Russell Hume is a Derby-based meat supplier with seven sites across the UK describing itself as ‘one of the UK’s leading meat specialists providing’. The company had a turnover £129 million in 2015.

It was nine days after the initial inspection that the FSA placed a stop on any meat leaving any Russell Hume plant and asked for all unused meat supplied by the firm to be withdrawn from outlets, including hospitality and catering businesses, care homes and schools.

In a statement the FSA said: ‘Following an unannounced inspection of Russell Hume’s Birmingham site on 12 January, we became aware of instances of serious non-compliance with food hygiene regulations.

‘This has led us and Food Standards Scotland to investigate all Russell Hume sites, and other locations where their product is stored, in England, Scotland and Wales. Russell Hume were unable to demonstrate compliance with food hygiene rules at its locations, so we have stopped any product from leaving their sites until the business can provide assurances that they are complying with the relevant legislation.’

The delay between the FSA discovering a problem at the firm’s Birmingham plant and the withdrawal of the suspect meat has raised questions around how events unfolded.

Signs that there was something wrong first started to appear when social media went onto ferment after Wetherspoon’s withdrew all its steaks nationally on Tuesday night, which just happened to be the pub chains ‘steak night’.

‘It is essential that the FSA provides clarification about what exactly has happened at Russsell Hume,’ said Tony Lewis, CIEH head of policy. ‘As the statements made by the respective parties simply do not add up.
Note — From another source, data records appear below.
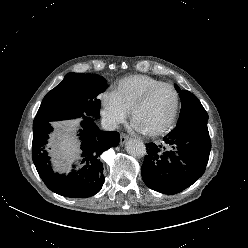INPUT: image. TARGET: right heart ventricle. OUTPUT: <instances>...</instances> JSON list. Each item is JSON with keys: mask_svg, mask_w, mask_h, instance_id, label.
Here are the masks:
<instances>
[{"mask_svg": "<svg viewBox=\"0 0 248 248\" xmlns=\"http://www.w3.org/2000/svg\"><path fill=\"white\" fill-rule=\"evenodd\" d=\"M159 83L162 82L148 75H129L116 84L112 93L119 104L129 112L148 89Z\"/></svg>", "mask_w": 248, "mask_h": 248, "instance_id": "right-heart-ventricle-1", "label": "right heart ventricle"}]
</instances>
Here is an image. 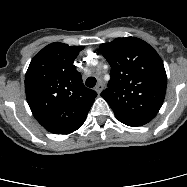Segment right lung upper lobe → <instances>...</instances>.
I'll list each match as a JSON object with an SVG mask.
<instances>
[{
	"label": "right lung upper lobe",
	"instance_id": "cb5924a9",
	"mask_svg": "<svg viewBox=\"0 0 187 187\" xmlns=\"http://www.w3.org/2000/svg\"><path fill=\"white\" fill-rule=\"evenodd\" d=\"M83 46L52 43L31 61L25 76L29 107L53 134H69L85 121L97 93L82 83L73 65Z\"/></svg>",
	"mask_w": 187,
	"mask_h": 187
}]
</instances>
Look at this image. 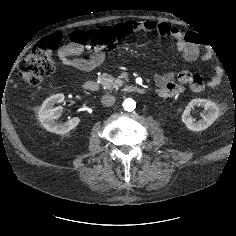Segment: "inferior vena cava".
Segmentation results:
<instances>
[{
	"mask_svg": "<svg viewBox=\"0 0 236 236\" xmlns=\"http://www.w3.org/2000/svg\"><path fill=\"white\" fill-rule=\"evenodd\" d=\"M102 105L110 107L115 103V97L113 95L107 94L101 98Z\"/></svg>",
	"mask_w": 236,
	"mask_h": 236,
	"instance_id": "inferior-vena-cava-1",
	"label": "inferior vena cava"
}]
</instances>
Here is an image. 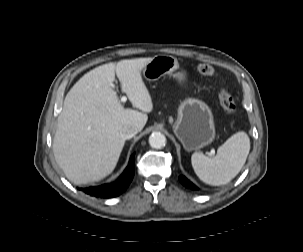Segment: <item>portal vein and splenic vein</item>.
Segmentation results:
<instances>
[{
    "mask_svg": "<svg viewBox=\"0 0 303 252\" xmlns=\"http://www.w3.org/2000/svg\"><path fill=\"white\" fill-rule=\"evenodd\" d=\"M121 101L122 102H126L127 101V97L126 96H122ZM212 153H213V151H212Z\"/></svg>",
    "mask_w": 303,
    "mask_h": 252,
    "instance_id": "obj_1",
    "label": "portal vein and splenic vein"
}]
</instances>
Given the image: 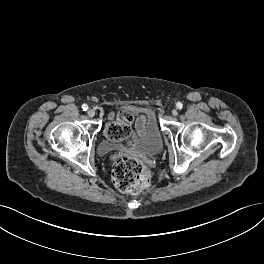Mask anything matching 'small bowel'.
<instances>
[{
    "label": "small bowel",
    "instance_id": "1",
    "mask_svg": "<svg viewBox=\"0 0 264 264\" xmlns=\"http://www.w3.org/2000/svg\"><path fill=\"white\" fill-rule=\"evenodd\" d=\"M145 126V117L142 115L135 121V128L138 132H142Z\"/></svg>",
    "mask_w": 264,
    "mask_h": 264
}]
</instances>
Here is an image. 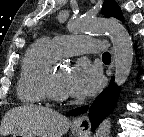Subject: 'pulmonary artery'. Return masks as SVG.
Here are the masks:
<instances>
[{"mask_svg": "<svg viewBox=\"0 0 144 137\" xmlns=\"http://www.w3.org/2000/svg\"><path fill=\"white\" fill-rule=\"evenodd\" d=\"M52 43L58 56L99 53L105 45L98 39L73 35L57 36L53 38Z\"/></svg>", "mask_w": 144, "mask_h": 137, "instance_id": "e3ab8cb5", "label": "pulmonary artery"}]
</instances>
‘Russell Hume has been under investigation for 12 days, and the public will want to know what breaches of the food hygiene regulations are they talking about, what action have they taken and can the FSA guarantee that no unsafe meat has entered the food chain from this source?’

The FSA must put consumers first and properly explain the situation. The public needs to know the full range of products affected and teh extent of distribution across the UK,' added Mr Lewis.
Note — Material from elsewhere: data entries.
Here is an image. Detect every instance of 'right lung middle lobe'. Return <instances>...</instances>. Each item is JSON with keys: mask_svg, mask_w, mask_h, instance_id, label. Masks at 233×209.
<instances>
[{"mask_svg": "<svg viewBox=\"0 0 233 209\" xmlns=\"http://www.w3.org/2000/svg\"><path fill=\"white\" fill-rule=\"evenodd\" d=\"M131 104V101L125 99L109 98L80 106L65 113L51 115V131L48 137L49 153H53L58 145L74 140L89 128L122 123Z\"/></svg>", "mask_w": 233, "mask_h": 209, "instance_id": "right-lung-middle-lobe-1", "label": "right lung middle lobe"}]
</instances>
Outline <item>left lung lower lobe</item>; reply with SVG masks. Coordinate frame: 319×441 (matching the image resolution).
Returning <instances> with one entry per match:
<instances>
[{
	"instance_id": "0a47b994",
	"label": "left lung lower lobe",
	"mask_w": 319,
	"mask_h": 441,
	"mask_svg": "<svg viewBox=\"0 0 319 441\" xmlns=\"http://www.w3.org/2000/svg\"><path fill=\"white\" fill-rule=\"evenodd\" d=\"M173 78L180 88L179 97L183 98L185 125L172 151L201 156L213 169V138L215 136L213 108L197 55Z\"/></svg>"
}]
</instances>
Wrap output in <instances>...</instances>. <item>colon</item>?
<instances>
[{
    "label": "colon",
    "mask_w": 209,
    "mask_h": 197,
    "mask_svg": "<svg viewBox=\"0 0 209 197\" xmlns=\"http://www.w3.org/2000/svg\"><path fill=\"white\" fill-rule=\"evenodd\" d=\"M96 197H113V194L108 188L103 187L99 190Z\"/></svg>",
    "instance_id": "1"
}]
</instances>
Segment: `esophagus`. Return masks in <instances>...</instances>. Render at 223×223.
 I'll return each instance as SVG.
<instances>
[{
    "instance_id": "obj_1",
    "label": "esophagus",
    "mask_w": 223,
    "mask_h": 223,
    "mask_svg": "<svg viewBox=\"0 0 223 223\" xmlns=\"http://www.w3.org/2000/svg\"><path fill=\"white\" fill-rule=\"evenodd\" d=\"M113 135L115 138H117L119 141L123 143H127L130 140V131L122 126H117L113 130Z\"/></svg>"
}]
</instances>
Russel Hume is proving difficult to contact while its website went offline yesterday. However, it did release a press statement to ITV reporters on Wednesday.

It states the actions of the FSA had ‘come as a serious shock’. It adds the company was ‘well aware of the strict controls over the sale and supply of food’ and that it has had regular FSA and other agency visits and audits where their ‘practices and compliance have never been challenged like this... there has never been a suggestion of any Russell Hume-supplied product causing illness.

‘Unfortunately, the FSA actions and its notice have created a very different impression.’ The company also says it is cooperating fully with the FSA, but cannot comment on the investigations since they are ongoing.

The FSA statement also confirms that ‘there is no indication that people have become ill from eating meat supplied by Russell Hume’.

The FSA goes on to say: ‘However, we are concerned about the poor practices in place at their premises so that is why we have taken proportionate action to ensure no meat can leave their sites at present. We are continuing to assess the situation.’

Outlets impacted by the effective shut down of Russel Hume have found new suppliers. The firms supplied by the firm include: Wetherspoon’s, Jamie’s Italian, Tiger Tiger, Marston’s pubs, and Butlins.

Following the 2Sisters investigation this is the second food safety incident involving a major supplier in as many months.

‘These incidents demonstrate the importance of robust, regular and unannounced, inspections of these kind of establishments by competent environmental health professionals.’

An FSA spokesperson told EHN the agency is unable to comment beyond its released statement as it may prejudice the investigation.